START LISTED ENTRIES

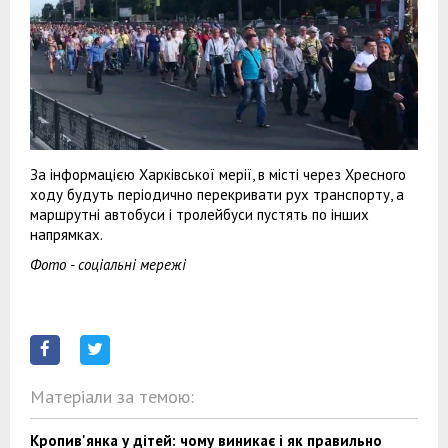
За інформацією Харківської мерії, в місті через Хресного
ходу будуть періодично перекривати рух транспорту, а
маршрутні автобуси і тролейбуси пустять по інших
напрямках.
Фото - соціальні мережі
Матеріали за темою:
Кропив'янка у дітей: чому виникає і як правильно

END LISTED ENTRIES

WORK INSTRUCTIONS — Copy the data precisely. Skip every picture.

RESPONSE FOR THIS EXERCISE —
За інформацією Харківської мерії, в місті через Хресного
ходу будуть періодично перекривати рух транспорту, а
маршрутні автобуси і тролейбуси пустять по інших
напрямках.
Фото - соціальні мережі
Матеріали за темою:
Кропив'янка у дітей: чому виникає і як правильно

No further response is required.